* About this task *
Do these statements agree with the text on marriage and meaning below? For each, answer yes or no and quote the deciding words of the text exactly. 1. Early in the marriage, the writer understood love as romantic cards and dinner at a nice restaurant. 2. Ligia joked that a clean bathroom couldn't compete with a romantic night out. 3. The text says eternal principles are discovered in the temple of the Lord.

* Supplied text *
If we are to become one with our spouses we must all come to understand their world of meaning. All too often we conflict and dispute what it is when all we simply have to ask is what it means to them.

In the beginning of our marriage I understood that love was romantic cards and dinner at a nice restaurant. It was my way of saying "I love you" and it worked for awhile. I found that I loved my wife the way I would be loved, not as she would be loved. Years into our marriage raised the persistent issue of dirty bathroom, especially the one the children used. You know how they look: as if an explosion took place behind the doors. Ligia would coax and coerce me but often she wound up doing the work herself. One day before company came to visit she was very serious about cleaning up the bathroom, mentioning that a very clean bathroom was very important to her and that it meant that I cared about her very much. I joked that a clean bathroom couldn't compete with a romantic night out. Then there came this eerie silence, and then she said, "Why not?"

I replied, "You're kidding right?"

"No I am not!"

So now I proclaim my love by cleaning bathrooms. I boast and point out the highlights of the job, (did you notice I got the cobwebs out of the corners, and got all the toothpaste off the mirror) and then bask in the light of her approving love. I have learned new meanings to love and care. The shiny bathtub exclaims, "I love you." The sanitized basin is my banner of devotion. Romance is not dead, just transformed into the smell of cleanser and Windex!

Ultimately we must come to comprehend what the Lord means when it comes to the profound understanding of eternal principles. These are discovered in the temple of the Lord. In Psalms 27: 4, King David says, "One thing have I desired of the Lord, that I will seek after; that I may dwell in the house of the Lord all the days of my life, to behold the beauty of the Lord, and to enquire in his temple." There is much symbolism in the temple and it represents what the Lord would have you understand about you and your family's exaltation, those that preceded you, and those that will follow you forever. It is at the temple where you learn the profound nature and pattern of covenants and the eventual consecration of your lives. As you grow in understanding of consecration for example you begin to understand your purpose at this university. How would consecrating your education to the Lord change the reasons as to why you are here? If you consecrate your study time, your intellectual and artistic talents and abilities to the Lord, how would these change the meaning of obtaining an education?

* Record excerpts *
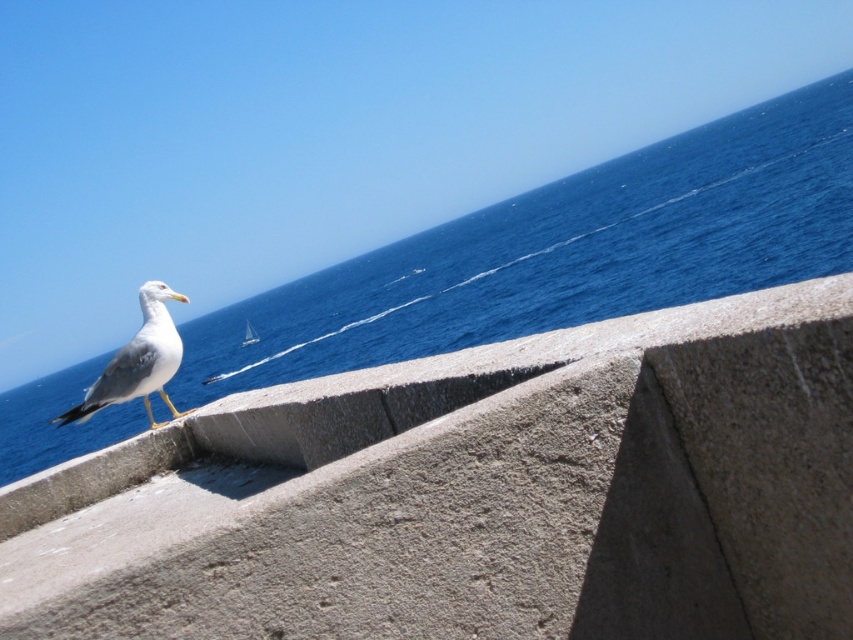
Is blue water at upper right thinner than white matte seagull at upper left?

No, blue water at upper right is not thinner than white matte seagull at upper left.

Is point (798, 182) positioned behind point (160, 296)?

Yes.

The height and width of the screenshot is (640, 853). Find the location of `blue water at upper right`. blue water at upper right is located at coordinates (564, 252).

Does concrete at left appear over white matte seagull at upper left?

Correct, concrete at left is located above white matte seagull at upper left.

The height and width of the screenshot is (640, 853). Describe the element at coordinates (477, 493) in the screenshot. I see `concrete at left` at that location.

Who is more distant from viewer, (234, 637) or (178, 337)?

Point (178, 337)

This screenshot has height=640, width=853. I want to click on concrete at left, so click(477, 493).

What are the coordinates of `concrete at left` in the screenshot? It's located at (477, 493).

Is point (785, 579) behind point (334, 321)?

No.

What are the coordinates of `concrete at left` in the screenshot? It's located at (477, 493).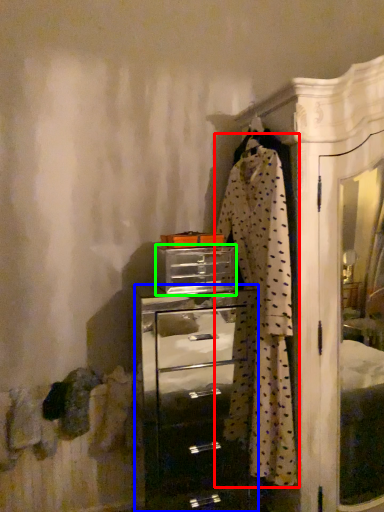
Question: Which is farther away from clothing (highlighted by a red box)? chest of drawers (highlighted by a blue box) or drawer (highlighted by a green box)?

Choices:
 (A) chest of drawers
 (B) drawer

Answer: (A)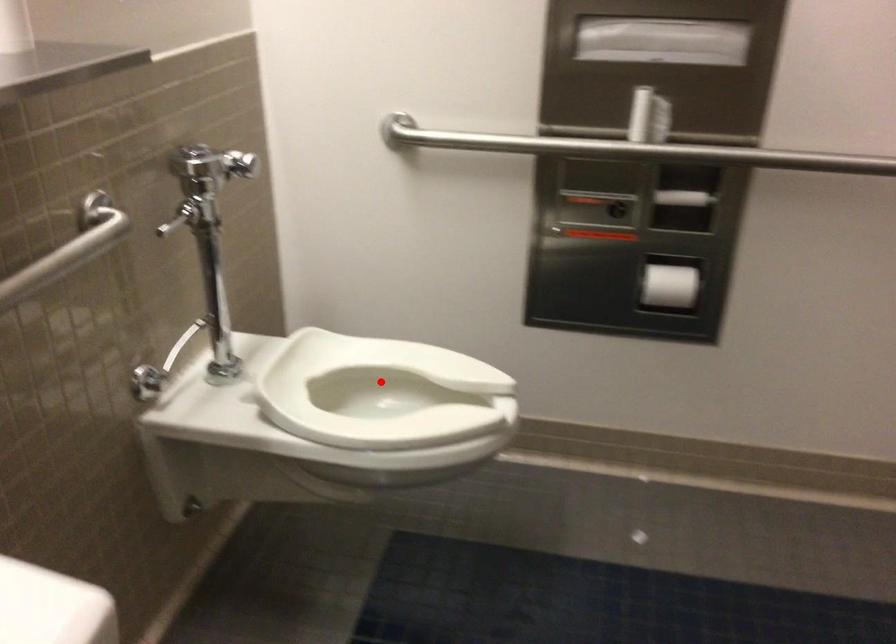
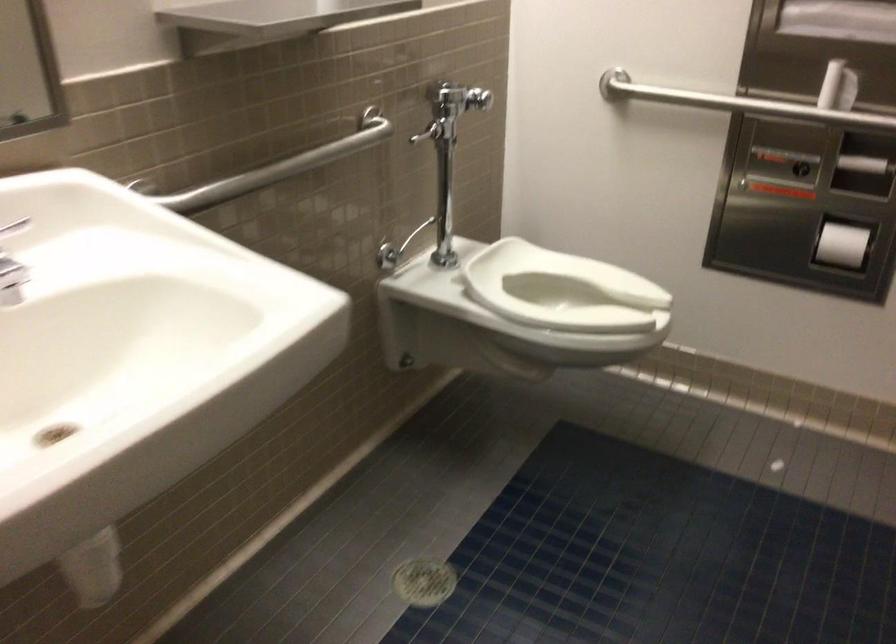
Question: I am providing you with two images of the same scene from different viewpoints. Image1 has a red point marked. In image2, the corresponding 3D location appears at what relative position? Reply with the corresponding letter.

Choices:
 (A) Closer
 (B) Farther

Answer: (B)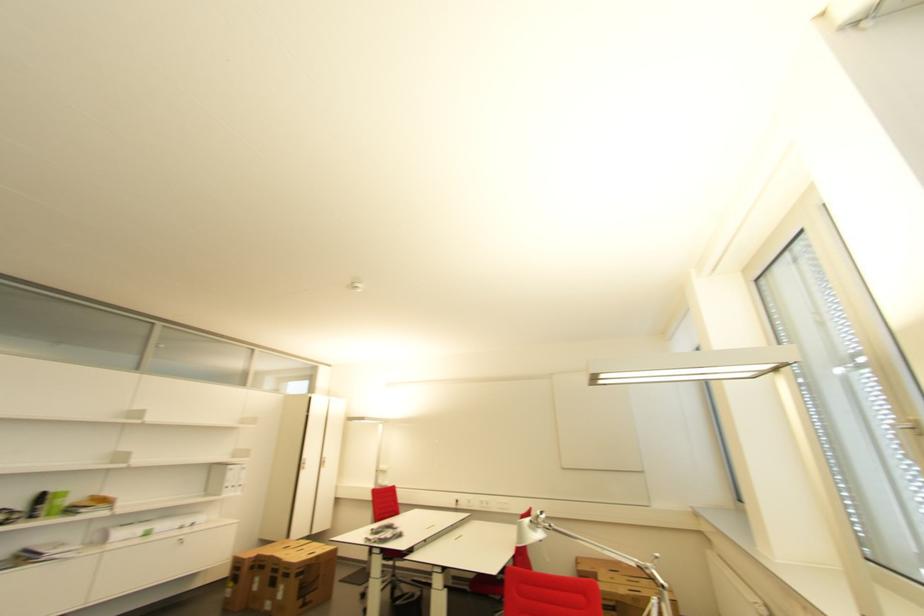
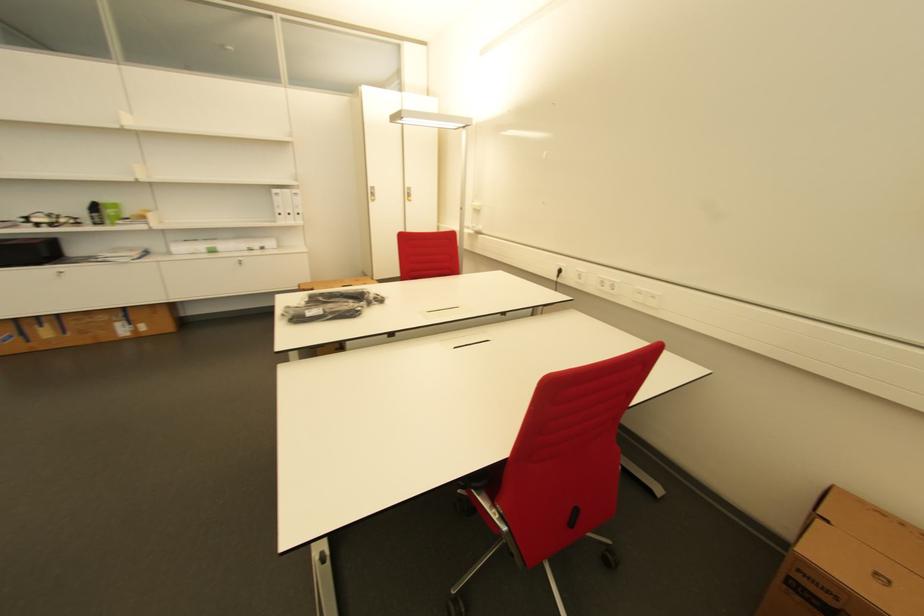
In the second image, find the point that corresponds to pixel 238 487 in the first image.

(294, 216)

* Reply *
1. Yes: "In the beginning of our marriage I understood that love was romantic cards and dinner at a nice restaurant."
2. No: "I joked that a clean bathroom couldn't compete with a romantic night out."
3. Yes: "These are discovered in the temple of the Lord."